_Selected text:_
Taxing density is a terrible idea. But if the only way to work with you Lesser Seattlites is a plan like this, I'll take that compromise. Taxing the hell out of something we want is mildly better than straight outlawing it (hey we finally legalized pot, now let's work on legalizing affordable housing).
14
I have to agree wholeheartedly with #6. If you're going to subsidize housing in South Lake Union, why not do it in a way that actually alleviates the price pressure for the majority of people that will be working there. Someone working and living in SLU and making $50,000/year is going to pay nearly half their after-tax income on housing if they want a decent apartment. This subsidy brings the target for someone making $36,000/year down to about 1/3rd of their income, which is fine, but ideally that would be the case for all income levels.

We need to increase the housing density across the board, in SLU and nearby neighborhoods. Give the tax credits to people who want to put high-density condos and apartments on Queen Anne and Capitol hill, bring the overall price of the market down. More people are moving to Seattle than there are new apartments being built, and cutting off a section of the existing housing for low-income people isn't going to help the overall market.

#3 also is hitting the nail on the head. Yeah, no one wants to lose their view of the lake, but we NEED more high-rise and high-density buildings somewhere in Seattle...
15
@9 - No. No. No. You are so dumb.

@6 - If you are making upwards of $45k and want to live alone, this plan will open up the rental market by taking your current competition for space elsewhere. Expanding affordable housing for lower incomes will help housing become more available for middle income people.

Overall, in addition to adding affordable housing, I would like to see Seattle deal with the problem of people investing in residential real estate (2nd homes, vacation homes) that remains empty most of the year. Allowing more mother-in-law units would also be nice.
16
The thing is 1200 a month is not affordable to a person making 45k a year. A 45k a year paycheck pays about 1500 per pay period. 40% post tax income is terrible rent
17
2nd homes probably make up less than 2% of all housing stock in seattle
18
1. A tax on density would look recur over time. A fee on adding density is paid once or for a fixed amount of time.

These buildings will rent themselves for at least fifty years. The well-maintained buildings will rent for a hundred or more.

Developers gonna develop. So long as the city lets them add units at a substantially lower cost than building new infrastructure, they'll build where they can charge the highest rents.

Streetcar? Buses? Close to work? Vibrant? -- Nah, you're right. No one wants to live in Seattle.

2. Charge the fee just long enough for the free market to fill in the "rich enough to not afford housing" gaps.

3. Neighborhoods need families to be neighborhoods. Please encourage parks, open spaces, libraries and all that other stuff.

and please please please someone import some soul down there. I feel like I'm a sperm swimming in Paul Allen's wet dream when I cut from Eastlake to Westlake.
19
These "affordable" units will fill with young white people -- the same people who would have gone to this neighborhood or others like it anyways. No immigrants or people of color are going to be renting there. Why would they want to? They're not going to be working at Amazon. You think immigrants are going to want to drive from downtown to their jobs in the Kent Valley every day?
20
@15 so you actually think the working class doesn't live in Renton and Kent?

Strange. I'd say you're the dumb one.

_Challenges:_
- A) According to the housing comments, what share of Seattle's housing stock do second homes probably make up?
- B) Pull the passage of the housing comments from "3. Neighborhoods need" to "Renton and Kent?" word for word.
The entries below come from a different source than the housing comments.

_Rows:_
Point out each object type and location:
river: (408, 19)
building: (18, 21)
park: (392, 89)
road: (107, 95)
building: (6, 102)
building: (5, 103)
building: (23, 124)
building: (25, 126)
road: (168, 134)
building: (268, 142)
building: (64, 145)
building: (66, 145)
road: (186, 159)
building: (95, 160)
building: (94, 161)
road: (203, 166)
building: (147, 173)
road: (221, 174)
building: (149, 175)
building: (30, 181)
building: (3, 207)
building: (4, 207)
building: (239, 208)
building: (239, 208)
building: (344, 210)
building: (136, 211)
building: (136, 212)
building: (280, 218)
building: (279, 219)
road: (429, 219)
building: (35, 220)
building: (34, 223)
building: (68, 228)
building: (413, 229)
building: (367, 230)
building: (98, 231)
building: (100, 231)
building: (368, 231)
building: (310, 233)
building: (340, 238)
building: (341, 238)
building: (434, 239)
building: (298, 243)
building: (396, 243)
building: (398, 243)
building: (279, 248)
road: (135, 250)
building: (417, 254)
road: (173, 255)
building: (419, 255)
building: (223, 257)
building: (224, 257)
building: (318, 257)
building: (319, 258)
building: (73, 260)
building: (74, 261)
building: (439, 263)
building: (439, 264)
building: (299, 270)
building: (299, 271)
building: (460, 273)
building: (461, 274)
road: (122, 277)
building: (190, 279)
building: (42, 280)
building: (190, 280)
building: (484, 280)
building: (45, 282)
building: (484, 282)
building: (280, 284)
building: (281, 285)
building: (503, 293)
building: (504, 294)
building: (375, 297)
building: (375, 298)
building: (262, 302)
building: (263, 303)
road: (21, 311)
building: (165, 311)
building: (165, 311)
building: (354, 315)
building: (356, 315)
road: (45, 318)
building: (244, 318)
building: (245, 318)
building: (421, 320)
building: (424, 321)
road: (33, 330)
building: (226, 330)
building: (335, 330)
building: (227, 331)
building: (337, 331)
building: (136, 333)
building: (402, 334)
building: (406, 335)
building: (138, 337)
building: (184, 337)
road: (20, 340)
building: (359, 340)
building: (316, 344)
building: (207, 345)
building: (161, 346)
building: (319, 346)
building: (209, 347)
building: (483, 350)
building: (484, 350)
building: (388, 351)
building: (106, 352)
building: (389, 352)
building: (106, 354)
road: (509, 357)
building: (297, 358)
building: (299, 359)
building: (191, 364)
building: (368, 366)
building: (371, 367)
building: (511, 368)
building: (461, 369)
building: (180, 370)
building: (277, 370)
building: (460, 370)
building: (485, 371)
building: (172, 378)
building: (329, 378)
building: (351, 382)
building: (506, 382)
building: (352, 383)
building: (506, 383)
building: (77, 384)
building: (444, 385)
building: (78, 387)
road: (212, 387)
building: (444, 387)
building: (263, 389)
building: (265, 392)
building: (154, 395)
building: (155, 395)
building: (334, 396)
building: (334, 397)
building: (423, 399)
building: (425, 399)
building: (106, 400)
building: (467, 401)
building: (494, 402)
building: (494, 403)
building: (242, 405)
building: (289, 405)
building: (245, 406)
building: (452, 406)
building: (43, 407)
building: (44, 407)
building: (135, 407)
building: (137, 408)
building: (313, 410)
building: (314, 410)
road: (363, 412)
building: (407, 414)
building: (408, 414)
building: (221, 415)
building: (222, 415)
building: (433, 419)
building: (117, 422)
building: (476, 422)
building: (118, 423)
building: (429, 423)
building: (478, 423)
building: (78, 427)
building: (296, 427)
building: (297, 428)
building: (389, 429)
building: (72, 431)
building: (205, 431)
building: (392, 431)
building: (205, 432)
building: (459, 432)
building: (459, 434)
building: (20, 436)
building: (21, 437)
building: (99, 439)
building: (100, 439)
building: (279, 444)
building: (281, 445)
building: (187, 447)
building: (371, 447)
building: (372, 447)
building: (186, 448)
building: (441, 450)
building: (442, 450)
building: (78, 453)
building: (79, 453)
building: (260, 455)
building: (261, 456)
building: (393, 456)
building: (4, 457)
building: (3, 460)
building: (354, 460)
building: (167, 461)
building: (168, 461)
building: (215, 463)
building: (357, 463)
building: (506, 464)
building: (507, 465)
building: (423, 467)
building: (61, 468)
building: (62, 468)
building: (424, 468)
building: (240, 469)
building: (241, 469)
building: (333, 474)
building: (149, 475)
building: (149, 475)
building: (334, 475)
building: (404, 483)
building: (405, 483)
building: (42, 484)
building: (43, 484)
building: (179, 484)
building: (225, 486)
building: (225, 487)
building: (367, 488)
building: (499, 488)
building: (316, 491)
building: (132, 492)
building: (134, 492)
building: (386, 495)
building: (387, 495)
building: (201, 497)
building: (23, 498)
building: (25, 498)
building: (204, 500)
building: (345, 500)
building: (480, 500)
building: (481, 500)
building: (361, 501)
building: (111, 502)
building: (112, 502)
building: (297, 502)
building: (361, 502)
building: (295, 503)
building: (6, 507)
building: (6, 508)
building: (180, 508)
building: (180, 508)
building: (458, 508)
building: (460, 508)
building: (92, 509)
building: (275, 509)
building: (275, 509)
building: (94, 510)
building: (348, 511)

_Answers to the problems:_
- A) Less than 2% of all housing stock in Seattle.

- B)
3. Neighborhoods need families to be neighborhoods. Please encourage parks, open spaces, libraries and all that other stuff.

and please please please someone import some soul down there. I feel like I'm a sperm swimming in Paul Allen's wet dream when I cut from Eastlake to Westlake.
19
These "affordable" units will fill with young white people -- the same people who would have gone to this neighborhood or others like it anyways. No immigrants or people of color are going to be renting there. Why would they want to? They're not going to be working at Amazon. You think immigrants are going to want to drive from downtown to their jobs in the Kent Valley every day?
20
@15 so you actually think the working class doesn't live in Renton and Kent?